Radio telescopes collect radio waves from astronomical sources, such as
Supernovas, Star forming regions, pulsars, black holes at the centers
of distant galaxies, and the background emission from the Big Bang.
Radio telescopes work in a similar manner to optical telescopes, by collecting
radio wavelength light and focusing it on the detector. For optical
telescopes, the detectors are your eye, photographic film or a CCD camera.
For radio telescopes, the receiver is the combination of a feed antenna,
amplifiers and a power detector. Radio telescopes measure the
power from the radio sources as a function of position around the
source and as a function of radio wavelength to make a spectrum.

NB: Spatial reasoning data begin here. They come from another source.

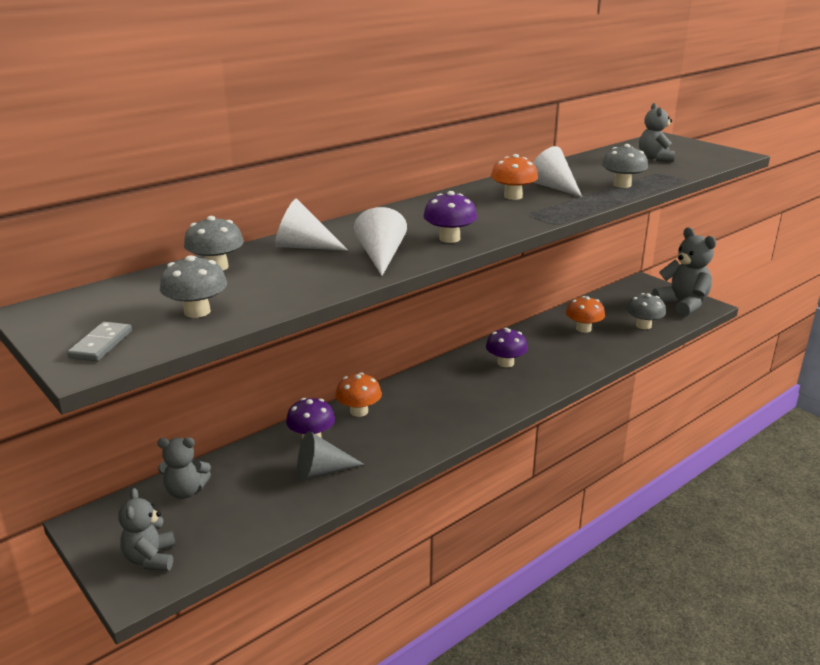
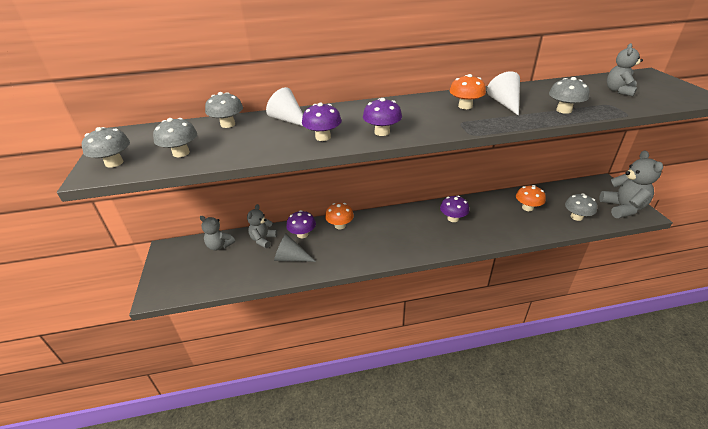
camera: 30 degrees right, 10 degrees up
(101, 344) = (114, 163): grey domino -> grey mushroom
(151, 558) = (175, 279): grey teddy bear -> grey teddy bear (263, 240)
(381, 257) = (323, 137): white cone -> purple mushroom

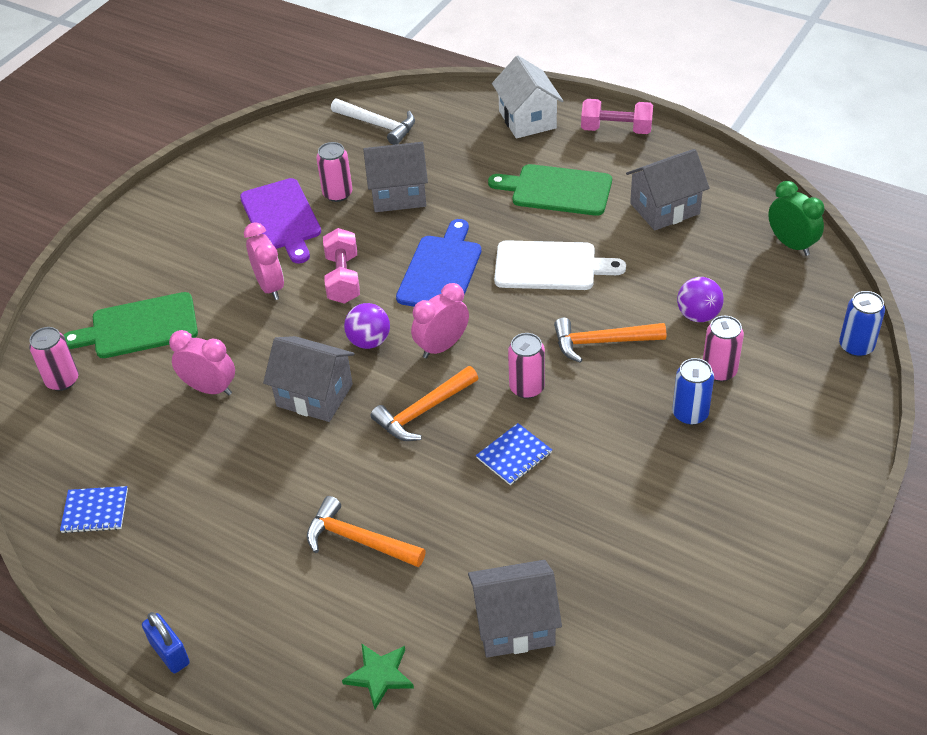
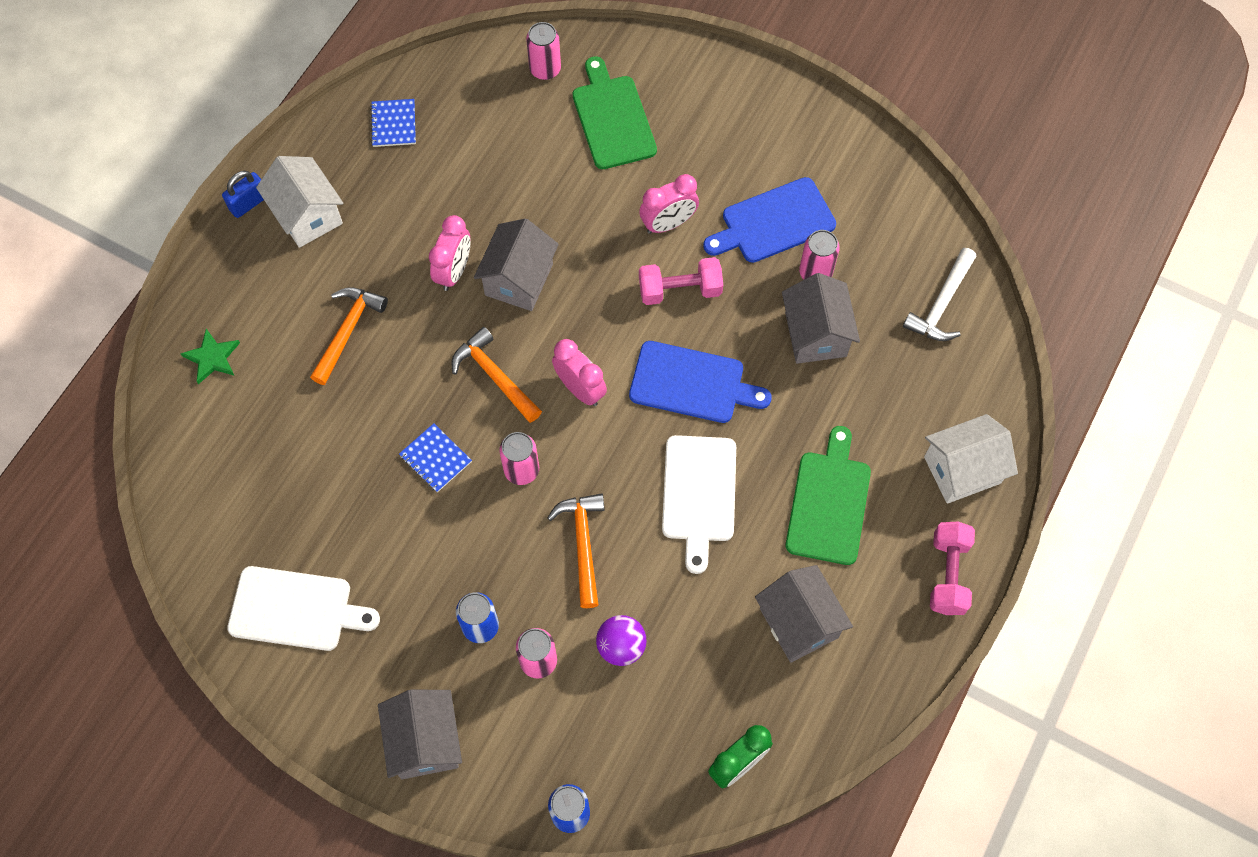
camera: 85 degrees right, 20 degrees up
(200, 589) = (307, 215): none -> white house
(210, 389) = (530, 190): pink clock -> pink clock (454, 271)
(282, 218) = (773, 222): purple cutting board -> blue cutting board
(369, 341) = (589, 321): purple ball -> none
(514, 625) = (250, 461): grey house -> grey house (425, 741)
(688, 567) = (296, 609): none -> white cutting board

The Galactic Plane A (GPA) survey uses the 45 foot (13.6 meter) diameter
radio telescope in Green Bank, West Virginia to map the Milky Way Galaxy.
In this lesson, the student is shown how a radio telescope collects
radio waves and focuses them on the receiver.
Galactic Plane Science
The Perfect Shape: A Parabola
Most large Radio and Optical telescopes have large parabolic
surfaces (mirrors) which focus the radio and light waves onto a detector.
The large surface is needed to collect the very faint signals for
detection by a receiver.
The sensitivity of a radio telescope increases linearly with the
surface area of the primary reflector.
A simple formula relates the resolution of the telescope to
its size, measured in WAVE-LENGHTs.
The angular resolution, THETA,
of the telescope increases linearly with the DIAMETER of the
telescope. Smaller resolution (smaller THETA) means
that smaller structures can be seen (smaller is better).
THETA = 1.2 * WAVE-LENGTHS / DIAMETER
Where the THETA is measured in RADIANS. To convert from
RADIANS to DEGREES, multiply by 57.3.